TEXT PROVIDED →
Now the question arises whether a priority field that can be manually maintained by the user is semantically useful at all. After all, it can be derived from the type of an entry, the severity of an error, its frequency of occurrence, and perhaps also from the importance of the customer, which in turn can be derived from the revenue. It is actually more about determining an order, a ranking, in which the pending tasks should be processed, depending on defined criteria.

The linking of information in a semantic graph creates attractive automation potentials, but only on the basis of the defined criteria; exceptional cases remain unconsidered. An assistance system should therefore not mean taking over control of all decisions, but rather it should support us. To stay with the priority, a manual intervention to control the ranking within the framework of valid values should certainly be maintained.

Common Language, Terminology

A strategic goal in large companies is often to improve internal collaboration. One measure to achieve this is to improve communication. To achieve this, a uniform terminology, a common language - technically a common semantic definition of identifiers and their synonyms - helps.

DIRECTIONS →
(a) Answer these questions about the passage on priorities and common terminology:
(i) From what things can a priority be derived, according to the passage?
(ii) What should an assistance system do instead of taking over control of all decisions?
(iii) What measure is named for improving internal collaboration?
(b) Carry on the passage on priorities and common terminology, starting right after its last sentence.
This material comes from a separate source.

Excerpts from a dataset:
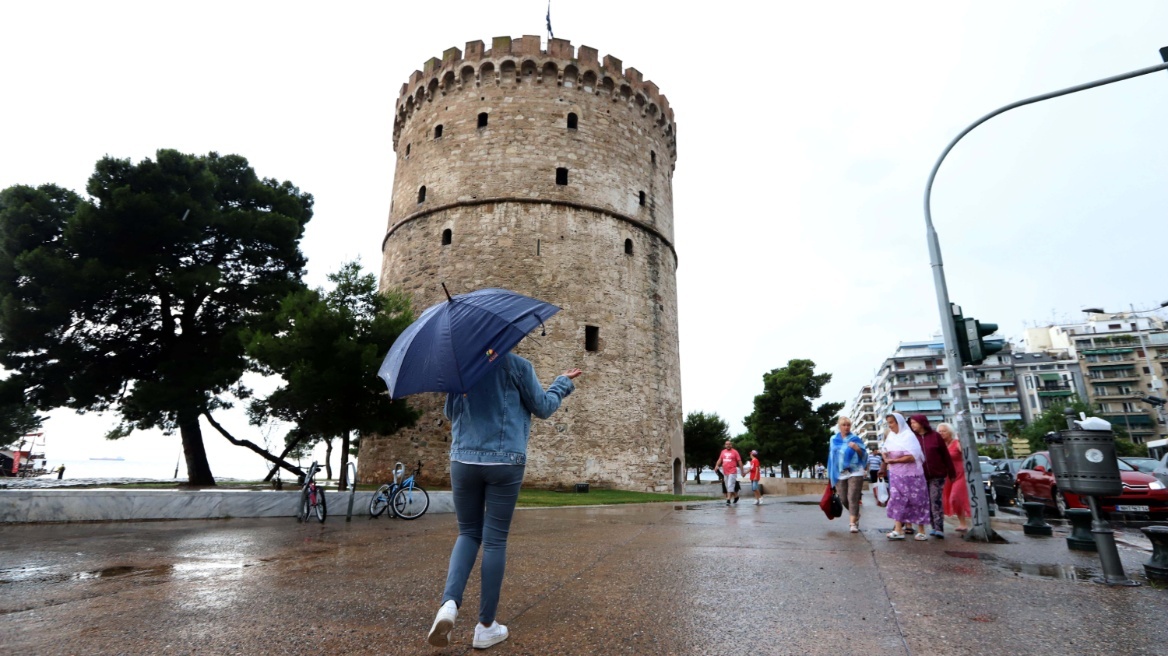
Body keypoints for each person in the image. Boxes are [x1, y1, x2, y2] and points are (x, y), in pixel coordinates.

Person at [427, 353, 581, 649]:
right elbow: (543, 407)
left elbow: (450, 412)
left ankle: (449, 605)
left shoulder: (462, 365)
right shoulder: (518, 365)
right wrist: (561, 383)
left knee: (467, 533)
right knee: (495, 540)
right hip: (505, 460)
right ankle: (486, 627)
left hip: (463, 460)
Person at [882, 412, 930, 541]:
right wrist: (885, 456)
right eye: (888, 423)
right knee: (897, 499)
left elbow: (912, 456)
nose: (890, 425)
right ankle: (898, 529)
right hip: (896, 474)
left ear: (899, 422)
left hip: (912, 475)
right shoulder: (891, 436)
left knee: (917, 501)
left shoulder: (909, 436)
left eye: (892, 422)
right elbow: (885, 449)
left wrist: (894, 460)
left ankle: (921, 531)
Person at [909, 414, 956, 539]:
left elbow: (945, 455)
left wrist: (951, 472)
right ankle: (932, 526)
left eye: (914, 422)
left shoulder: (935, 436)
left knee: (935, 500)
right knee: (926, 501)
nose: (912, 425)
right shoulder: (912, 438)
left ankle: (939, 527)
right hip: (920, 475)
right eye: (911, 423)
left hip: (937, 474)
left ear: (922, 423)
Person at [828, 417, 868, 533]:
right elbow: (832, 456)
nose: (846, 427)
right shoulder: (833, 439)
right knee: (843, 498)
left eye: (848, 425)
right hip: (840, 472)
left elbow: (864, 455)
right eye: (844, 425)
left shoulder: (855, 439)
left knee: (852, 497)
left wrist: (857, 448)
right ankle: (855, 514)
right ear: (839, 426)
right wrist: (831, 472)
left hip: (855, 470)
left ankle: (852, 523)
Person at [938, 423, 971, 532]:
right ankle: (962, 523)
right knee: (952, 500)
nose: (941, 433)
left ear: (950, 432)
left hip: (960, 474)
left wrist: (962, 442)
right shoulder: (941, 446)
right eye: (940, 431)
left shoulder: (956, 443)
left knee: (955, 497)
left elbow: (966, 454)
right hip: (949, 476)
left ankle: (967, 520)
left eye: (944, 431)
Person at [714, 440, 742, 506]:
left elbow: (739, 461)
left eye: (729, 444)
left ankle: (728, 499)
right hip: (725, 471)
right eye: (726, 444)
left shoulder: (735, 452)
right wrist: (716, 465)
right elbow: (720, 459)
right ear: (725, 445)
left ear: (731, 445)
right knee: (728, 486)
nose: (728, 445)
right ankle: (736, 496)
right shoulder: (723, 452)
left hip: (733, 471)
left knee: (730, 485)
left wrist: (742, 471)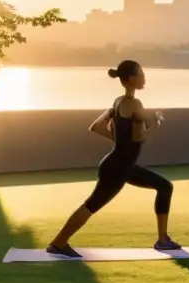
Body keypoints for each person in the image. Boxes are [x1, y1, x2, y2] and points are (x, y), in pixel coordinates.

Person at [47, 61, 180, 258]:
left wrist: (122, 140)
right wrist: (158, 124)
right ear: (131, 79)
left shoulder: (118, 102)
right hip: (118, 168)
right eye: (141, 75)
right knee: (91, 205)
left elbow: (97, 126)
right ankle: (58, 243)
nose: (144, 78)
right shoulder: (135, 104)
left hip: (121, 164)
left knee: (165, 186)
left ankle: (163, 240)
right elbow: (139, 137)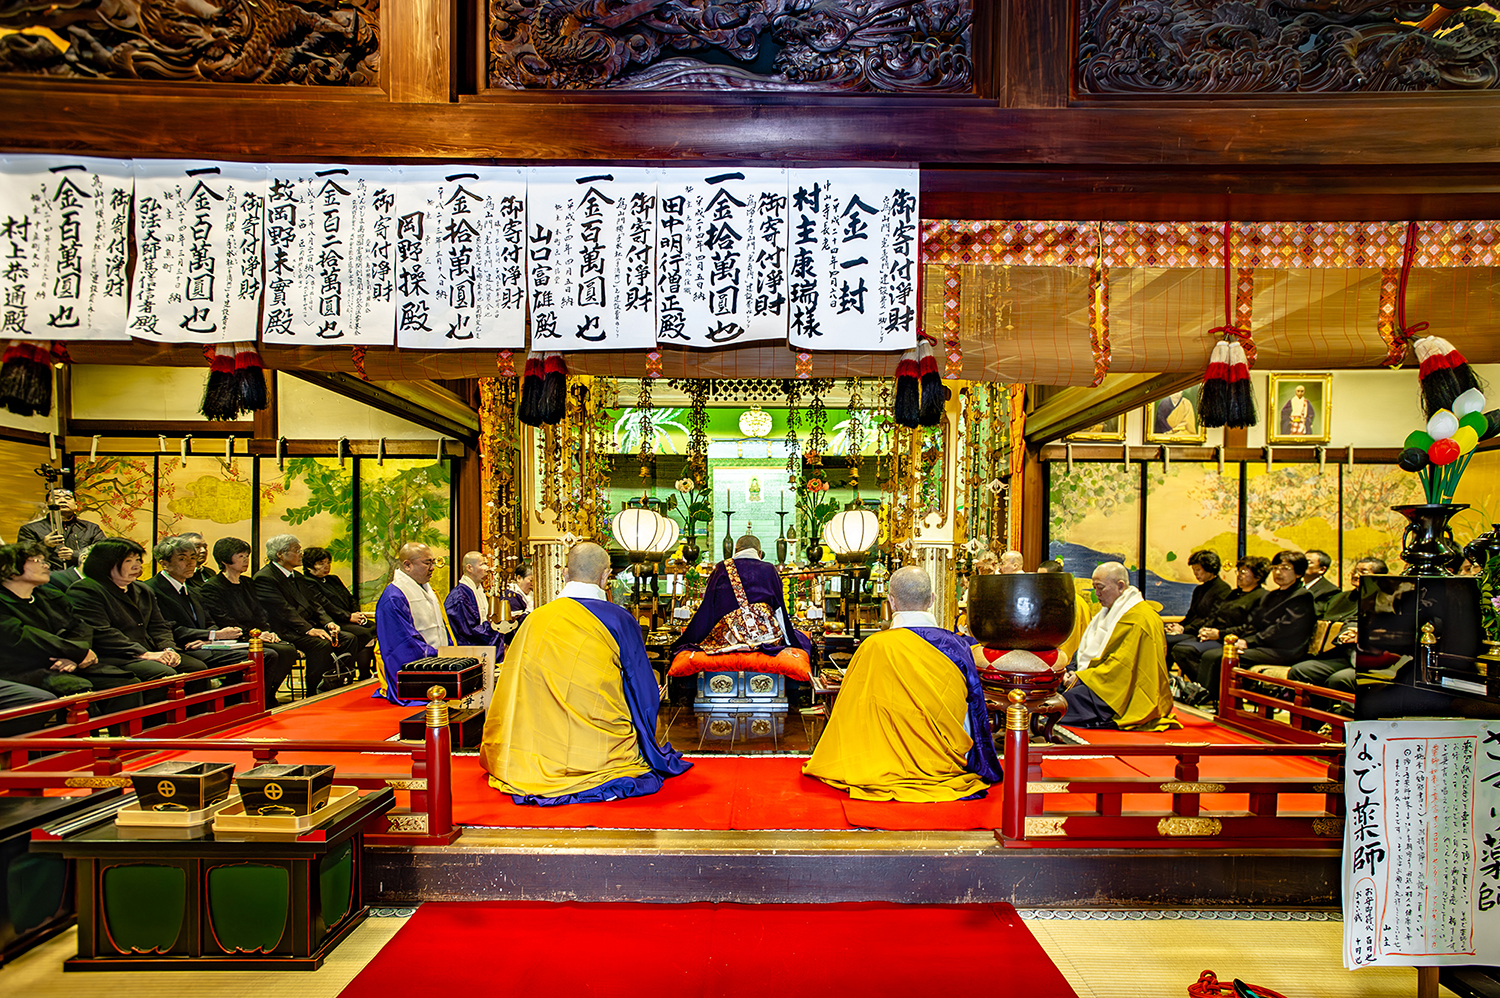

RESPONSES IN ORDER →
(a)
(i) The type of an entry, the severity of an error, its frequency of occurrence, and perhaps the importance of the customer, which can be derived from the revenue.
(ii) It should support us.
(iii) Improving communication.

(b)
In the area of Application Lifecycle Management (ALM), for example, there are terms such as issues, items or elements, tasks, features or functions, bugs, errors or defects, which can have different meanings in their respective contexts, but do not have to. This creates ambiguities, resulting in misunderstandings and ultimately high costs to clarify them again.

Eliminating or at least reducing ambiguities is one of the goals of an SSOT. A glossary is a useful feature here. It represents a central reference of identifiers including a human-understandable description, the actual meaning. You can find important identifiers for understanding the terminology in the Glossary box at the bottom of this article.

Semantics

A semantic graph, also called an ontology, essentially consists of a class hierarchy, the so-called taxonomy or T-Box, and the individuals as well as the instances of the classes, the so-called A-Box. Multiple inheritance is also supported. In addition, there are the properties, which are divided into data properties and object properties, as well as the annotations.

While the data properties contain values for fields of an individual, the object properties describe the relations between different individuals. Both properties can be provided with meta-information that contributes to the actual strength of semantics. Properties can be structured hierarchically, thus also inheriting their meaning.

Annotations are additional information that can be attached to all mentioned entities but are not considered by the so-called reasoner. They can be used for comments, version numbers, the author of the information, or for the internationalization of an ontology.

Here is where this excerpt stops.